Page:
One of the other passengers in her car, Mr Hamid Jom, said: "It was like playing with death, trying to stay calm when we were not, and trying to keep still so that the cable would not give way."

Hamid Jom (in wheelchair), 27, spent eight hours in a swaying, stranded cable car above Keppel Harbour on Jan 29 with three others before he was finally rescued. PHOTO: ST FILE

Even years afterwards, many survivors lived with guilt and fear.

Mr Jagjit Singh, who was eight when the accident happened, struggled with the knowledge that his family had planned the Sentosa excursion to cheer him up after he faced problems in school.

Mr Mahinder Singh's widow Harbajan, who fell in the cable car and lost consciousness, was psychologically scarred and later plagued with frequent fainting spells. Meanwhile, Tasvinder's mother, Madam Manmohan Kaur, developed a phobia of riding double-decker buses and fast cars.

Who was at fault?

Input material:
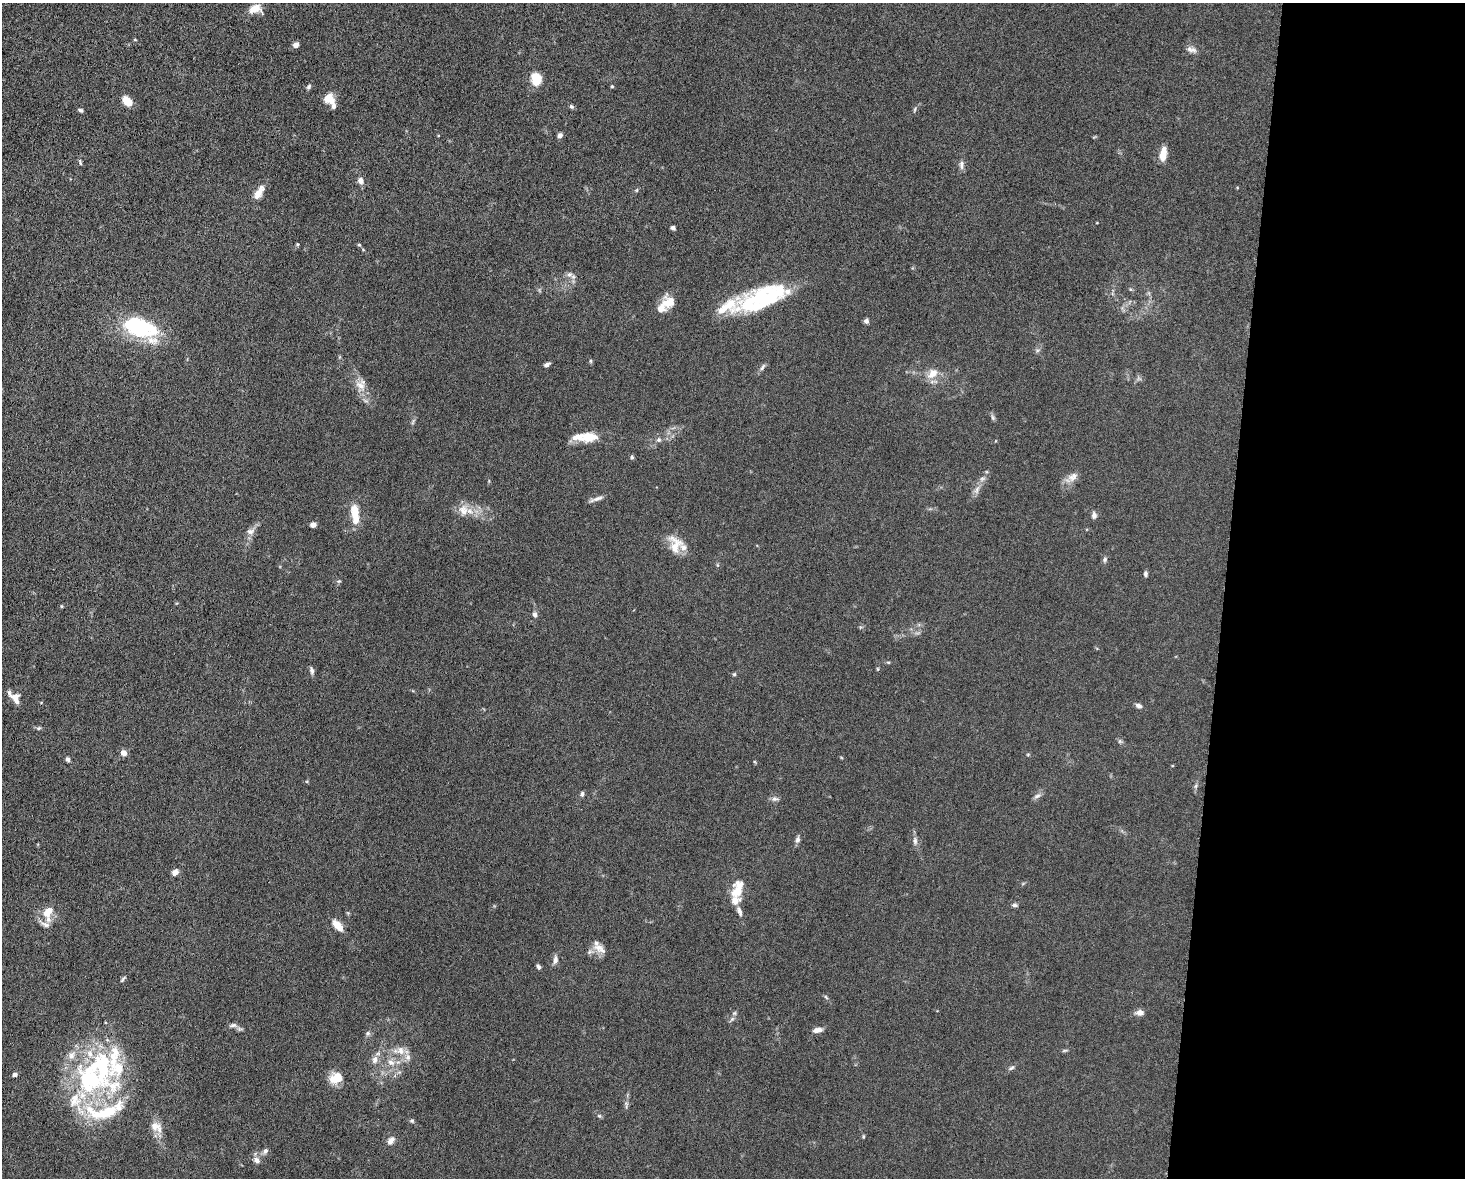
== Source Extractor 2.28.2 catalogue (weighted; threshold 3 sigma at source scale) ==
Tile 9 of 3 x 4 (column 3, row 3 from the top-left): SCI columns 3157-4619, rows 1184-2359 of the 4746 x 4719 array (HDU 1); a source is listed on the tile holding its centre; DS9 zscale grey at full resolution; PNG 1467 x 1180 px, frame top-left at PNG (2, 3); no overlay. Shown black and unused: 16% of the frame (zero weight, under 5 of 10 exposures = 2% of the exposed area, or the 3 px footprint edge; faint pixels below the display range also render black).
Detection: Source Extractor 2.28.2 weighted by HDU 2 'WHT'; one run over the whole footprint, this tile lists its part. Background 0.0231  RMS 0.0021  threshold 0.00861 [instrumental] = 3 sigma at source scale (4.09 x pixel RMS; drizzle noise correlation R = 1.36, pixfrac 0.8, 0.05/0.05 arcsec/px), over >= 5 px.
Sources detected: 126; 3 inside a brighter object's white glare — not listed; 25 inside a brighter listed object's ellipse — not listed separately; the other 98 listed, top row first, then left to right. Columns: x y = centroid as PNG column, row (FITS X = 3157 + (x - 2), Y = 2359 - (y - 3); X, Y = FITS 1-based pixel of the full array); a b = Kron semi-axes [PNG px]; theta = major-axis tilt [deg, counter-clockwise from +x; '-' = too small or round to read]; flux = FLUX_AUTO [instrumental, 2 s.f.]
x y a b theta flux
255 9 14 10 10 2.4
135 40 4 3 - 0.18
296 45 5 5 - 1.3
1191 50 15 6 -12 0.89
536 79 12 9 -81 4.1
612 86 4 4 - 0.23
309 87 7 5 47 0.39
330 100 16 9 -58 3.1
127 101 11 7 -49 2.6
571 106 6 5 - 0.37
915 109 7 3 71 0.26
80 110 6 4 -24 0.41
560 135 5 5 - 0.78
1163 154 14 6 81 2.9
80 162 9 4 -70 0.32
961 165 12 6 -90 0.76
361 180 9 7 -79 0.91
637 190 6 3 71 0.22
259 192 20 8 58 2
1097 223 3 2 - 0.12
673 228 4 4 - 0.62
297 244 4 4 - 0.22
359 245 5 3 - 0.21
569 274 8 6 40 0.68
763 298 58 22 14 12
667 303 17 11 -62 2.1
866 321 5 5 - 0.62
139 327 42 20 -16 18
590 361 6 4 -89 0.24
547 365 8 4 33 0.57
762 367 11 5 56 0.53
932 374 17 11 45 2.3
360 385 16 10 -30 1.9
993 417 8 5 -70 0.4
589 437 20 13 5 3.4
659 440 6 6 - 0.46
632 457 6 5 - 0.31
1072 477 16 10 34 1.6
977 490 12 5 73 0.95
598 498 16 6 15 0.89
463 510 16 13 -81 2.3
355 513 21 10 -83 3.5
1094 515 9 6 86 0.66
313 525 4 4 - 1.7
250 531 11 7 16 0.95
675 544 24 16 -78 3.5
1105 559 7 6 - 0.43
1145 574 7 5 -80 0.42
339 581 6 4 40 0.27
61 606 5 3 - 0.16
535 614 6 5 - 0.63
888 662 6 3 -18 0.21
878 669 5 3 - 0.19
312 670 9 5 -75 0.57
734 674 5 4 - 0.26
15 697 16 8 -33 1.8
1139 706 8 5 -24 0.65
39 728 6 5 - 0.32
1120 741 6 4 71 0.28
124 753 6 5 - 1.3
68 759 5 4 - 0.52
1196 786 7 4 71 0.35
582 794 6 4 88 0.45
1037 796 10 5 19 0.57
775 799 9 7 2 0.64
798 839 8 6 76 0.6
915 841 12 6 -86 0.76
175 872 7 6 - 1.1
737 890 26 13 74 3.9
1014 905 7 5 3 0.46
48 912 17 11 47 2.8
337 925 13 6 -50 2.9
600 948 20 10 -31 1.8
555 960 11 6 82 0.8
538 966 6 4 -59 0.48
123 979 9 3 50 0.3
826 997 7 3 -53 0.28
734 1013 6 5 - 0.36
1140 1013 10 7 3 1
233 1025 11 5 10 0.6
817 1030 11 6 12 1.2
368 1033 6 6 - 0.45
401 1050 13 10 -63 1.8
375 1060 11 7 78 1.1
391 1062 11 8 -33 1.3
101 1066 59 45 9 29
1011 1068 9 4 27 0.4
15 1075 5 4 - 0.53
336 1078 16 12 29 3.2
626 1105 12 3 86 0.5
103 1113 24 15 16 5.9
599 1116 6 4 -1 0.28
412 1121 6 5 - 0.32
156 1127 17 13 -30 2.1
863 1136 5 3 - 0.2
391 1140 11 7 55 1.1
265 1151 9 6 57 0.6
257 1160 7 6 - 1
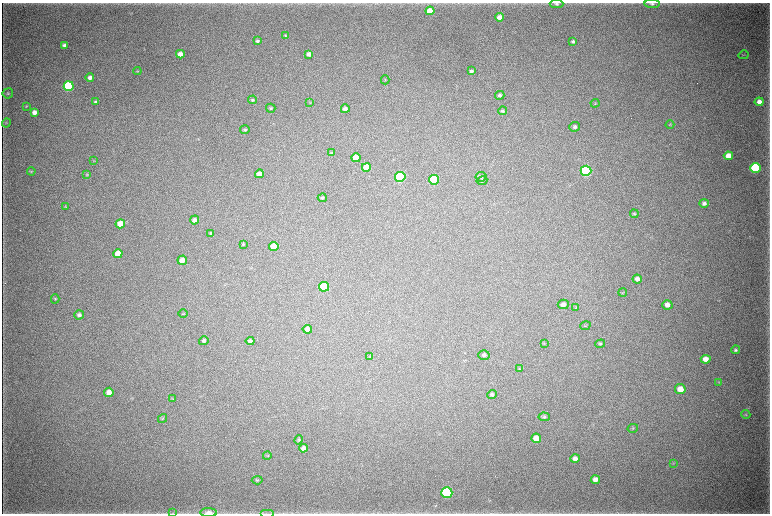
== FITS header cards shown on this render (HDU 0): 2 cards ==
NAXIS1  =                 1536 / length of data axis 1
NAXIS2  =                 1023 / length of data axis 2

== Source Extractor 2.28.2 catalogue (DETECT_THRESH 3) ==
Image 1536 x 1023 px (HDU 0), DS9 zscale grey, zoomed out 1/2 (1 PNG px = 2 x 2 image px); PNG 772 x 516 px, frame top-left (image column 1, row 1022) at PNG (2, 3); each listed source drawn as its Kron ellipse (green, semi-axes under 4 px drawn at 4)
Background 5090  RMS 41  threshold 123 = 3 sigma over >= 5 px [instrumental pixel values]
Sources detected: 101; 3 cannot appear on this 1/2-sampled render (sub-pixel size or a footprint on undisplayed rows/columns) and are neither listed nor drawn; the other 98 listed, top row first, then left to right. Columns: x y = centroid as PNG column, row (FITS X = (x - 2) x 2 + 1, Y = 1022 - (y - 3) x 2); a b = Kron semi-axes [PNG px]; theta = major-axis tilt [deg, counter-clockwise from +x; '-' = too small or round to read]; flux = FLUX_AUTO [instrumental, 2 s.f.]
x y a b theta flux
557 4 7 4 0 1.6e+04
652 4 7 4 -3 1.7e+04
430 11 4 4 - 1.5e+05
499 17 4 3 - 5.6e+04
285 36 3 3 - 7.9e+03
257 41 4 4 - 1.8e+04
573 41 4 3 - 1.5e+04
64 45 4 4 - 2.1e+04
180 54 4 4 - 7.0e+04
309 54 4 4 - 5.0e+04
744 55 5 1 - 4.0e+03
137 71 4 3 - 5.0e+03
471 71 4 3 - 2.1e+04
90 78 4 4 - 3.8e+04
385 80 4 3 - 5.6e+03
69 86 5 4 - 1.0e+06
8 93 5 5 - 1.4e+04
500 95 5 4 - 1.8e+04
252 100 5 4 - 1.1e+04
95 102 4 4 - 1.5e+04
310 102 4 3 - 6.7e+03
759 102 4 3 - 4.2e+04
595 103 4 3 - 7.9e+03
26 106 4 3 - 6.1e+03
271 108 4 4 - 1.2e+04
345 109 4 4 - 3.1e+04
503 111 4 3 - 1.0e+04
34 112 4 3 - 4.8e+04
6 123 4 3 - 8.8e+03
670 125 4 3 - 6.3e+03
575 127 5 5 - 2.4e+04
245 130 5 4 - 1.2e+04
332 153 4 3 - 7.7e+03
728 156 5 4 - 8.8e+04
356 158 4 4 - 1.4e+05
93 161 3 2 - 3.9e+03
366 167 4 4 - 9.4e+04
755 168 5 5 - 9.0e+05
31 171 4 3 - 7.0e+03
586 171 5 5 - 1.7e+06
259 174 4 4 - 5.2e+04
87 175 3 3 - 7.1e+03
400 177 5 5 - 1.4e+06
481 177 5 4 - 1.6e+04
434 180 5 5 - 6.1e+05
482 181 5 4 - 1.4e+04
322 198 4 4 - 1.2e+04
704 203 5 4 - 2.6e+04
65 207 3 2 - 4.8e+03
634 214 4 4 - 1.1e+04
194 220 4 4 - 3.1e+04
120 224 4 4 - 1.2e+05
211 233 4 3 - 1.0e+04
243 244 4 3 - 6.7e+03
274 246 4 4 - 1.1e+05
118 254 4 4 - 1.5e+05
182 260 5 4 - 7.4e+04
637 279 5 4 - 3.4e+04
324 287 5 5 - 4.3e+05
623 292 4 3 - 6.5e+03
55 299 4 3 - 9.1e+03
563 304 5 4 - 3.5e+04
667 305 5 4 - 4.5e+04
576 308 4 3 - 6.7e+03
183 314 4 3 - 6.4e+03
79 315 5 4 - 2.1e+04
585 326 5 3 - 7.1e+03
307 329 4 4 - 4.8e+04
204 341 5 4 - 1.8e+04
250 341 4 4 - 2.5e+04
544 344 3 2 - 4.6e+03
600 344 5 4 - 9.6e+03
735 350 5 4 - 1.4e+04
484 355 5 5 - 2.2e+04
370 357 3 2 - 4.4e+03
706 359 5 4 - 6.9e+04
520 369 3 3 - 6.3e+03
719 382 3 2 - 3.9e+03
680 389 5 5 - 8.6e+04
109 392 4 4 - 6.0e+04
492 395 5 4 - 1.8e+04
173 399 3 2 - 4.7e+03
746 414 4 4 - 9.5e+03
544 417 5 4 - 1.6e+04
163 419 5 3 - 8.4e+03
633 428 5 3 - 9.0e+03
536 438 5 4 - 8.6e+04
299 440 5 4 - 9.6e+03
303 448 4 4 - 3.8e+04
267 456 4 3 - 7.5e+03
575 458 5 4 - 3.5e+04
673 463 3 3 - 6.7e+03
257 480 5 4 - 1.1e+04
595 480 4 4 - 4.6e+04
447 493 5 5 - 1.3e+06
173 513 3 2 - 5.5e+03
209 513 8 4 -1 6.2e+04
267 513 7 1 0 1.1e+04
At the frame edge (FLAGS 8, measured only in part): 1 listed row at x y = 209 513
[3 sub-pixel or undisplayed-footprint detections neither listed nor drawn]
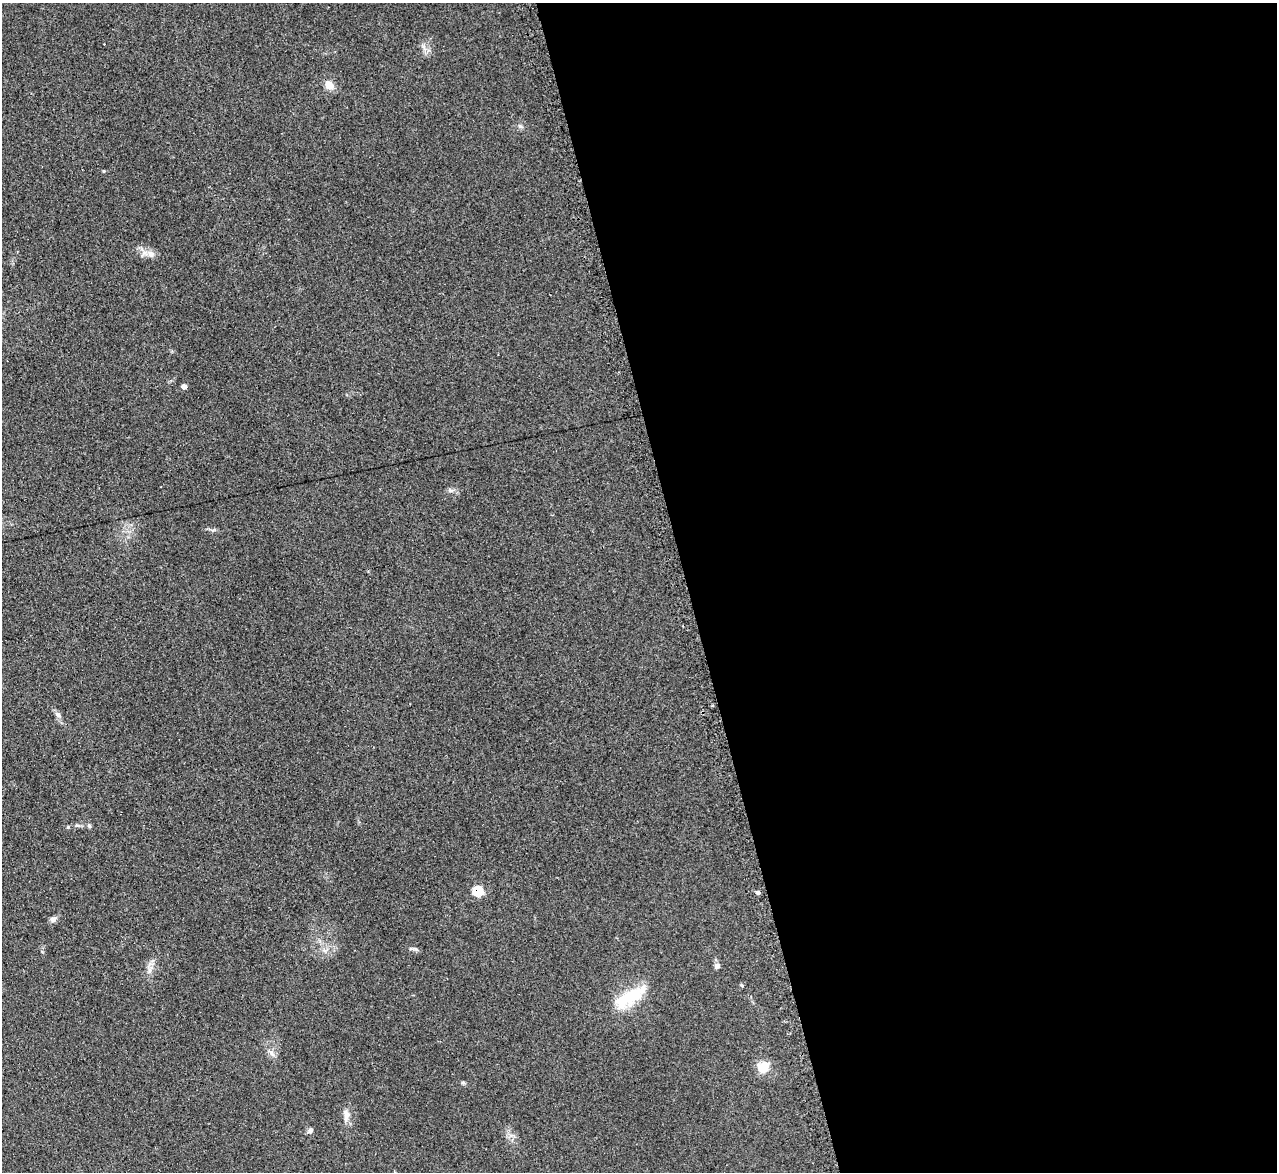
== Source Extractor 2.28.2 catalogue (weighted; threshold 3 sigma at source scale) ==
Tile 8 of 4 x 4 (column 4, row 2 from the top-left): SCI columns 3845-5119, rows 2603-3772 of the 5128 x 5082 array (HDU 1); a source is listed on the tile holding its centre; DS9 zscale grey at full resolution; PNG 1279 x 1174 px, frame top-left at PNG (2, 3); no overlay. Shown black and unused: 46% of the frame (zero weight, under 2 of 3 exposures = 2% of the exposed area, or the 3 px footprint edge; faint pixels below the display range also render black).
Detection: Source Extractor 2.28.2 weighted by HDU 2 'WHT'; one run over the whole footprint, this tile lists its part. Background 0.221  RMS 0.015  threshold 0.0671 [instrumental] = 3 sigma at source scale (4.5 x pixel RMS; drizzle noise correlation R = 1.50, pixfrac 1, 0.05/0.05 arcsec/px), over >= 5 px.
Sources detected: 21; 1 cosmic-ray / hot-pixel residue — not listed; the other 20 listed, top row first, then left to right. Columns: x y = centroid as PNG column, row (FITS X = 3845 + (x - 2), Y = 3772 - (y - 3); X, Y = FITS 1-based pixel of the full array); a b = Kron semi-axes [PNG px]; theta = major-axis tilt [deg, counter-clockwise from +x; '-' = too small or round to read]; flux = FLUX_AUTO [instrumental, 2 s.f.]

Task instructions:
[A] Answer these questions from the cable car passage:
(i) Above which harbour was the cable car stranded?
(ii) How old was Mr Jagjit Singh when the accident happened?
(iii) What phobia did Madam Manmohan Kaur develop?
[B] Restate word for word the rows, starting with their first line and going on through the line with "Tile 9 of 3", both ends included. Leave the pictures out of your answer.

Responses per task:
[A]
(i) Keppel Harbour
(ii) Eight
(iii) A phobia of riding double-decker buses and fast cars

[B]
== Source Extractor 2.28.2 catalogue (weighted; threshold 3 sigma at source scale) ==
Tile 9 of 3 x 4 (column 3, row 3 from the top-left): SCI columns 3157-4619, rows 1184-2359 of the 4746 x 4719 array (HDU 1); a source is listed on the tile holding its centre; DS9 zscale grey at full resolution; PNG 1467 x 1180 px, frame top-left at PNG (2, 3); no overlay. Shown black and unused: 16% of the frame (zero weight, under 5 of 10 exposures = 2% of the exposed area, or the 3 px footprint edge; faint pixels below the display range also render black).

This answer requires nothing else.